Libya: FREED - Al-Rabassi, serving 15 year sentence, is released

Arrested at his home on 3 January 2003 by agents of Interior Security, Abdenacer Al-Rabassi had previously been sentenced to 15 years imprisonment by a special court after having sent a controversial email to the Editor in Chief of the Arab Times. He was recently released on 8 March 2010 and has since returned to his home in Beni Walid.

Reminder

Abdenacer Younes Meftah Al-Rabassi was born in 1965 and is a graduate in social sciences. He was an employee of the Social Security Fund of Beni Walid Up until his abduction on 3 January 2003 by officer of Homeland Security, who arrested him without due cause or a judicial warrant.

Following his arrest, he was taken to the Interior Security bureau in Beni Walid before being transferred to Tripoli on 5 January 2003. He suffered severe torture for over a month while in a secret detention facility under the jurisdiction of the Interior Security agency.
He was eventually accused of having "sent an email to the Arab Times on 8 June 2002 at 8:35:54, in which he criticizes the Libyan Head of State, Colonel Moamar Al-Gaddafi". He was charged with "damaging the prestige of the leader of the revolution," which is punishable under Article 164 of the Libyan penal code.

On 26 June 2003, he was brought before the people's court and sentenced to 15 years imprisonment following an unfair trial. He was then assigned to Abu Salim prison in Tripoli.
In the period before his trial, Mr Al-Rabassi was never given access to a lawyer nor was he given visitation rights. As a result of his arbitrary detention, Alkarama sent his case to the Working Group on Arbitrary Detention (WGAD). The WGAD thereafter rendered an Opinion on 30 August 2005 in which it deemed Mr Al-Rabassi's detention as arbitrary. As a result of his continued imprisonment, Alkarama submitted Mr Al-Rabassi's case as an individual communication to the UN Human Rights Committee on 17 December 2008.

Only a few people to have received heavy prison sentences or who have been held for years in secret detention have been released over the past two years. Wanis Charef El Abani, a judge in Benghazi's first instances court, who was arrested in 1990, had been disappeared for years. Sentenced to 13 years in prison following an unfair trial, he was not discharged in April 2003 as per his sentence; in fact, he was even disappeared for a second time in 2007, when the authorities refused to acknowledge his detention. Alkarama submitted his case as an individual communication to the Human Rights Committee on 15 October 2007. He was finally released 9 April 2008 after 18 years of arbitrary detention.

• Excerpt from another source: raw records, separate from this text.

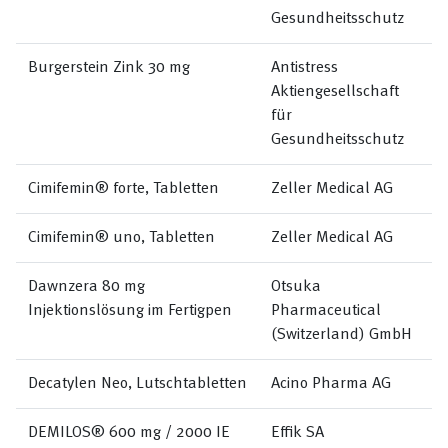
Gesundheitsschutz
Burgerstein Zink 30 mg
Antistress
Aktiengesellschaft
für
Gesundheitsschutz
Cimifemin® forte, Tabletten
Zeller Medical AG
Cimifemin® uno, Tabletten
Zeller Medical AG
Dawnzera 80 mg
Otsuka
Injektionslösung im Fertigpen
Pharmaceutical
(Switzerland) GmbH
Decatylen Neo, Lutschtabletten
Acino Pharma AG
DEMILOS® 600 mg / 2000 IE
Effik SA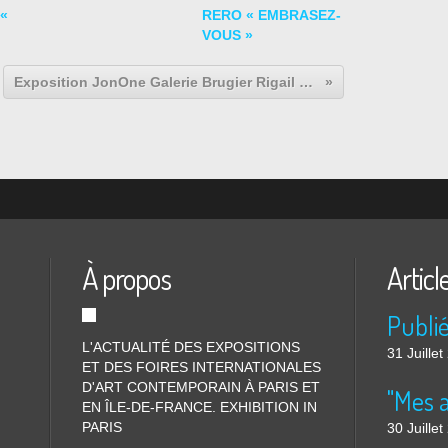
 «
RERO « EMBRASEZ-
VOUS »
Exposition JonOne Galerie Brugier Rigail 75003 Paris #actuart#exhibitioninparis #expoaparis #expoparis #jonone
À propos
Articl
L'ACTUALITÉ DES EXPOSITIONS
31 Juille
ET DES FOIRES INTERNATIONALES
D'ART CONTEMPORAIN À PARIS ET
"Mes 
EN ÎLE-DE-FRANCE. EXHIBITION IN
PARIS
30 Juille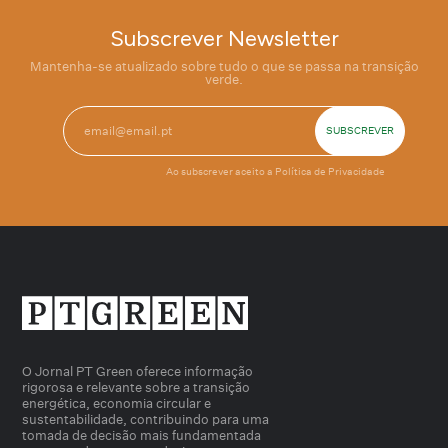
Subscrever Newsletter
Mantenha-se atualizado sobre tudo o que se passa na transição
verde.
Ao subscrever aceito a
Política de Privacidade
O Jornal PT Green oferece informação
rigorosa e relevante sobre a transição
energética, economia circular e
sustentabilidade, contribuindo para uma
tomada de decisão mais fundamentada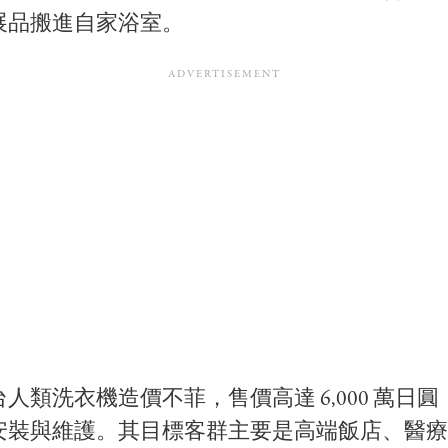
展品搬進自家浴室。
人類洗衣機造價不菲，售價高達 6,000 萬日
安裝與維護。其目標客群主要是高端飯店、醫療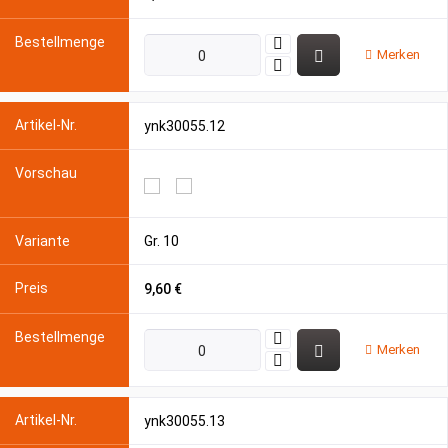
Merken
ynk30055.12
Gr. 10
9,60 €
Merken
ynk30055.13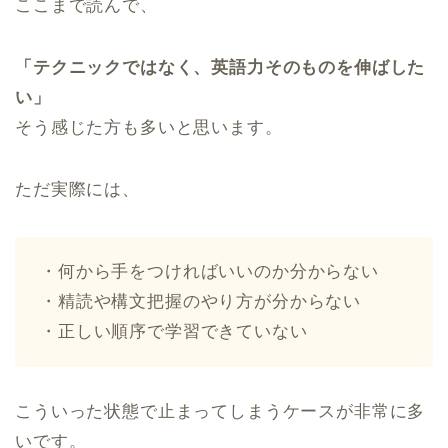
ここまで読んで、
「テクニックではなく、英語力そのものを伸ばした
い」
そう感じた方も多いと思います。
ただ実際には、
・何から手をつければいいのか分からない
・精読や構文把握のやり方が分からない
・正しい順序で学習できていない
こういった状態で止まってしまうケースが非常に多
いです。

This is most recent release is also a reminder of the case of Dr Mohamed Hassan Aboussedra, arrested in 1989, arbitrarily detained and twice a victim of enforced disappearance.
His first court appearance did not come until 2004 when the People's Court in Tripoli sentenced him to life imprisonment following a categorically unfair trial. In October 2007, Alkarama sent his case as an individual communication to the Human Rights Committee as an individual complaint against the Libyan government. He was eventually released on 7 June 2009; he is however forbidden to leave Tripoli.